[Items from a dataset]
---
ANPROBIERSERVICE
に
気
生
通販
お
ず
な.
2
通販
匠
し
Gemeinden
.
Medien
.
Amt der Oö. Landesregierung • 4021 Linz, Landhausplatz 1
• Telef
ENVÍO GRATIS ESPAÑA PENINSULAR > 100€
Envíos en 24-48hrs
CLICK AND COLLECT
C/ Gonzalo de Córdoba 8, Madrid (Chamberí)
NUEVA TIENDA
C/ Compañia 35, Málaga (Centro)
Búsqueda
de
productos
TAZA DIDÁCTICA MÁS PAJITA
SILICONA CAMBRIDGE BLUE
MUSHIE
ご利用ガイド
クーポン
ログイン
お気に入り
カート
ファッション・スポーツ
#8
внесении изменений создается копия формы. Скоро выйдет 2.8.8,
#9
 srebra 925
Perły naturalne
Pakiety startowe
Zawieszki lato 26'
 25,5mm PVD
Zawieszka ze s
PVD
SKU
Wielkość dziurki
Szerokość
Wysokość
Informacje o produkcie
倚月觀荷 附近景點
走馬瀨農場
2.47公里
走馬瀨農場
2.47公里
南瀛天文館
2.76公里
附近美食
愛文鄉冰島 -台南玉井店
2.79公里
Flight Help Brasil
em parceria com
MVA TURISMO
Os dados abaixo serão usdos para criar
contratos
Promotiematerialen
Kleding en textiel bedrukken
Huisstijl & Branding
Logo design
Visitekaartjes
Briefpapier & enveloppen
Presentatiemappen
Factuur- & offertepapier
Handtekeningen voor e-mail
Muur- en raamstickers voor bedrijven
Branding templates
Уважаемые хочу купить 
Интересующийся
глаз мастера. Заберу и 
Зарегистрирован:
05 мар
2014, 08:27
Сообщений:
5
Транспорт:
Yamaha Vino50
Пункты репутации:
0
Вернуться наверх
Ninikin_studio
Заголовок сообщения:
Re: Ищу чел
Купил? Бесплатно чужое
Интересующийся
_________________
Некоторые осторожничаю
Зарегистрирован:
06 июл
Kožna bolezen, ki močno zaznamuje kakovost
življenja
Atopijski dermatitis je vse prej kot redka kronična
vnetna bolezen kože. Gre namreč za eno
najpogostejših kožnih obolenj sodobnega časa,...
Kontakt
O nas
---
**Task item:**
Could you copy every line of the listing above, character for character and in the same order?

**Response for this exercise:**
ANPROBIERSERVICE
に
気
生
通販
お
ず
な.
2
通販
匠
し
Gemeinden
.
Medien
.
Amt der Oö. Landesregierung • 4021 Linz, Landhausplatz 1
• Telef
ENVÍO GRATIS ESPAÑA PENINSULAR > 100€
Envíos en 24-48hrs
CLICK AND COLLECT
C/ Gonzalo de Córdoba 8, Madrid (Chamberí)
NUEVA TIENDA
C/ Compañia 35, Málaga (Centro)
Búsqueda
de
productos
TAZA DIDÁCTICA MÁS PAJITA
SILICONA CAMBRIDGE BLUE
MUSHIE
ご利用ガイド
クーポン
ログイン
お気に入り
カート
ファッション・スポーツ
#8
внесении изменений создается копия формы. Скоро выйдет 2.8.8,
#9
 srebra 925
Perły naturalne
Pakiety startowe
Zawieszki lato 26'
 25,5mm PVD
Zawieszka ze s
PVD
SKU
Wielkość dziurki
Szerokość
Wysokość
Informacje o produkcie
倚月觀荷 附近景點
走馬瀨農場
2.47公里
走馬瀨農場
2.47公里
南瀛天文館
2.76公里
附近美食
愛文鄉冰島 -台南玉井店
2.79公里
Flight Help Brasil
em parceria com
MVA TURISMO
Os dados abaixo serão usdos para criar
contratos
Promotiematerialen
Kleding en textiel bedrukken
Huisstijl & Branding
Logo design
Visitekaartjes
Briefpapier & enveloppen
Presentatiemappen
Factuur- & offertepapier
Handtekeningen voor e-mail
Muur- en raamstickers voor bedrijven
Branding templates
Уважаемые хочу купить 
Интересующийся
глаз мастера. Заберу и 
Зарегистрирован:
05 мар
2014, 08:27
Сообщений:
5
Транспорт:
Yamaha Vino50
Пункты репутации:
0
Вернуться наверх
Ninikin_studio
Заголовок сообщения:
Re: Ищу чел
Купил? Бесплатно чужое
Интересующийся
_________________
Некоторые осторожничаю
Зарегистрирован:
06 июл
Kožna bolezen, ki močno zaznamuje kakovost
življenja
Atopijski dermatitis je vse prej kot redka kronična
vnetna bolezen kože. Gre namreč za eno
najpogostejših kožnih obolenj sodobnega časa,...
Kontakt
O nas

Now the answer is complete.